Иван Трофимович медленно, словно не желая расставаться с фотографией, положил ее на место. Вдруг его рука на мгновенье замерла в воздухе. Враждебно взглянув на Голикова, он хрипло произнес:
— Так вам все известно… Зачем же вы морочите мне голову своими расспросами?
— А чем вы недовольны? — обыденным тоном произнес майор, уже не сомневаясь в истинной причине перемены в поведении Кормилина.

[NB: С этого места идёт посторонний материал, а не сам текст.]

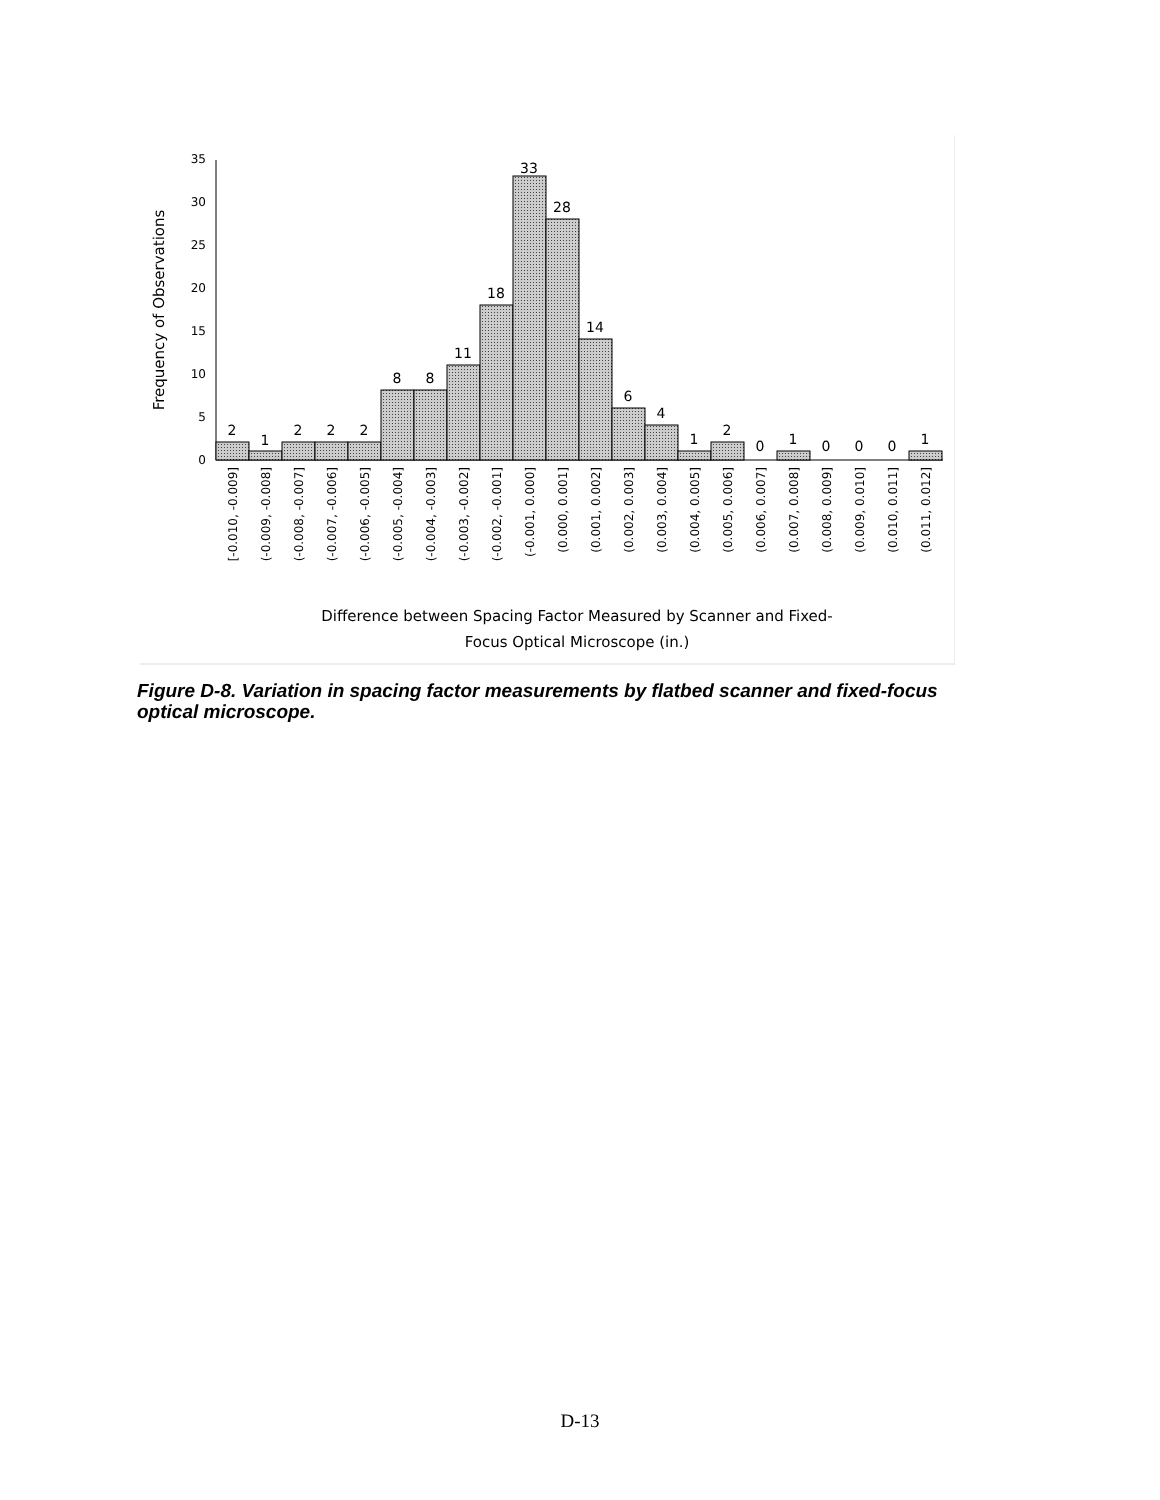0
5
10
15
20
25
30
35
Frequency of Observations
2
1
2
2
2
8
8
11
18
33
28
14
6
4
1
2
0
1
0
0
0
1
[-0.010, -0.009]
(-0.009, -0.008]
(-0.008, -0.007]
(-0.007, -0.006]
(-0.006, -0.005]
(-0.005, -0.004]
(-0.004, -0.003]
(-0.003, -0.002]
(-0.002, -0.001]
(-0.001, 0.000]
(0.000, 0.001]
(0.001, 0.002]
(0.002, 0.003]
(0.003, 0.004]
(0.004, 0.005]
(0.005, 0.006]
(0.006, 0.007]
(0.007, 0.008]
(0.008, 0.009]
(0.009, 0.010]
(0.010, 0.011]
(0.011, 0.012]
Difference between Spacing Factor Measured by Scanner and Fixed-
Focus Optical Microscope (in.)
Figure D-8. Variation in spacing factor measurements by flatbed scanner and fixed-focus optical microscope.
D-13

— Издеваетесь? — Иван Трофимович указал пальцем на фотографию Саркисова, которую Голиков небрежно вертел в руках. — Вы с самого начала знали, что Григорий — никакая не абстракция или как вы там его еще окрестили.
Насупившись, Кормилин стал демонстративно разглядывать узкие носки полуботинок.
«Похоже, все стало на свои места, — подумал Голиков. — Наконец-то образовалась четкая цепочка: Ферезяев, он же Борохович — Моисеев — Саркисов — Кормилин — Эльяков и так далее. Теперь Антон Васильевич вздохнет с облегчением. А я? Где ключ к решению задачи? Ясно, что Борохович — фигура номер один, но и с Кормилиным нельзя ошибиться».